» Exercise instructions:
Show each line of the material below that contains the string "google". Case counts.
+ + + +
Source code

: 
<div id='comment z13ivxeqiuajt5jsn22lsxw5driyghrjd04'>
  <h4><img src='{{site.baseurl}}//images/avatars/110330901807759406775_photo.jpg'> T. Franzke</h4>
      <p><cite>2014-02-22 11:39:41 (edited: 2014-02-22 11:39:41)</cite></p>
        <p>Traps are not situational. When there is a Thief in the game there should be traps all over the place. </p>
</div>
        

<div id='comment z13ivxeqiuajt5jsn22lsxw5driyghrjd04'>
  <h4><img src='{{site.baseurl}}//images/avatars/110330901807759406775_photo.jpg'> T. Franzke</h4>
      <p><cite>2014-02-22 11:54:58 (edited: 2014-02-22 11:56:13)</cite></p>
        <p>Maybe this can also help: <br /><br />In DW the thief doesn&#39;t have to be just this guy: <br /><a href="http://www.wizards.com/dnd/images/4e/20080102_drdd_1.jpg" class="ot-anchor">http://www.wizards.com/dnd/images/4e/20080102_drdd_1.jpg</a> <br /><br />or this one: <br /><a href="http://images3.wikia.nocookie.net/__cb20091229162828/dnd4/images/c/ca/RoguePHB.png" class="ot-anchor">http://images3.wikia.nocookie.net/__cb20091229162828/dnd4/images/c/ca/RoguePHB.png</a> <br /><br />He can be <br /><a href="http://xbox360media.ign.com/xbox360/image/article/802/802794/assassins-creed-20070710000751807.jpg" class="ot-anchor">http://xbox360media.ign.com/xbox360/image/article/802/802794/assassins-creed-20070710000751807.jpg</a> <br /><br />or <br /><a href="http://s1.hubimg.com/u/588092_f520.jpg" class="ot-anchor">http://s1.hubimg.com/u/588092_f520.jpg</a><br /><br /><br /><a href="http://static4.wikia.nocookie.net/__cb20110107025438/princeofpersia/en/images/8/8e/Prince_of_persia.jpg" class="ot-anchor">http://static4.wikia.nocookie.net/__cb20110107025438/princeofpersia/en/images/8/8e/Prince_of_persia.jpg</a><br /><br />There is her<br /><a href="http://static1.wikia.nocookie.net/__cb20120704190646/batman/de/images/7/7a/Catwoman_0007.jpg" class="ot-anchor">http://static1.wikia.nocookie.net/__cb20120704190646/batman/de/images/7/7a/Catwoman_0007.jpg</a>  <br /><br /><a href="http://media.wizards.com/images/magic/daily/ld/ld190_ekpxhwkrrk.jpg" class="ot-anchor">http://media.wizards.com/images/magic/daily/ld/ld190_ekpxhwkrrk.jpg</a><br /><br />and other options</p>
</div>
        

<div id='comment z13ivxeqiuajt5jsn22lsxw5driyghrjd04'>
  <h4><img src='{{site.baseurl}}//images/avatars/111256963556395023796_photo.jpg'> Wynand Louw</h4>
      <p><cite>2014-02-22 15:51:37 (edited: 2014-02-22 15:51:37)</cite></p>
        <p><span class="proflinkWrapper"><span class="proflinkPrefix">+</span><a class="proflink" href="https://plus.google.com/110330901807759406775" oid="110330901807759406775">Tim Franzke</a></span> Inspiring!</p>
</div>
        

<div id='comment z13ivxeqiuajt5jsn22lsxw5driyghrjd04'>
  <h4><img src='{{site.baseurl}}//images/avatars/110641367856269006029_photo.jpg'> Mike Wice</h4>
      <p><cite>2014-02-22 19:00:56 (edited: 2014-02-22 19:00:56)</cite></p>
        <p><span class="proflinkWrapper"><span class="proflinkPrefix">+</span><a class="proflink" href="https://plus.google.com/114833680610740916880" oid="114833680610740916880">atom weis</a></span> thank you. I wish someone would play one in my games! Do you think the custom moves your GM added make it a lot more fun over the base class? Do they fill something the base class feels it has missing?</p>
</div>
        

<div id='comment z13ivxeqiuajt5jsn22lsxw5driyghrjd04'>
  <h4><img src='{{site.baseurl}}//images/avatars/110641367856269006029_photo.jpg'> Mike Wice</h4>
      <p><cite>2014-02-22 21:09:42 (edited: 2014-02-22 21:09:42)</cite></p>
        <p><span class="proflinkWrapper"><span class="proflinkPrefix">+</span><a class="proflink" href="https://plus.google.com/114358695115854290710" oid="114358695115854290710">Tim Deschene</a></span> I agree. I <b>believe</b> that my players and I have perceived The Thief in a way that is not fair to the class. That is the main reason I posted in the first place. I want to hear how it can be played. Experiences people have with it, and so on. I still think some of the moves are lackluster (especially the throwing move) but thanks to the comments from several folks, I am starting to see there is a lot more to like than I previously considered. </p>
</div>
+ + + +
» Response area:
        <p><span class="proflinkWrapper"><span class="proflinkPrefix">+</span><a class="proflink" href="https://plus.google.com/110330901807759406775" oid="110330901807759406775">Tim Franzke</a></span> Inspiring!</p>
        <p><span class="proflinkWrapper"><span class="proflinkPrefix">+</span><a class="proflink" href="https://plus.google.com/114833680610740916880" oid="114833680610740916880">atom weis</a></span> thank you. I wish someone would play one in my games! Do you think the custom moves your GM added make it a lot more fun over the base class? Do they fill something the base class feels it has missing?</p>
        <p><span class="proflinkWrapper"><span class="proflinkPrefix">+</span><a class="proflink" href="https://plus.google.com/114358695115854290710" oid="114358695115854290710">Tim Deschene</a></span> I agree. I <b>believe</b> that my players and I have perceived The Thief in a way that is not fair to the class. That is the main reason I posted in the first place. I want to hear how it can be played. Experiences people have with it, and so on. I still think some of the moves are lackluster (especially the throwing move) but thanks to the comments from several folks, I am starting to see there is a lot more to like than I previously considered. </p>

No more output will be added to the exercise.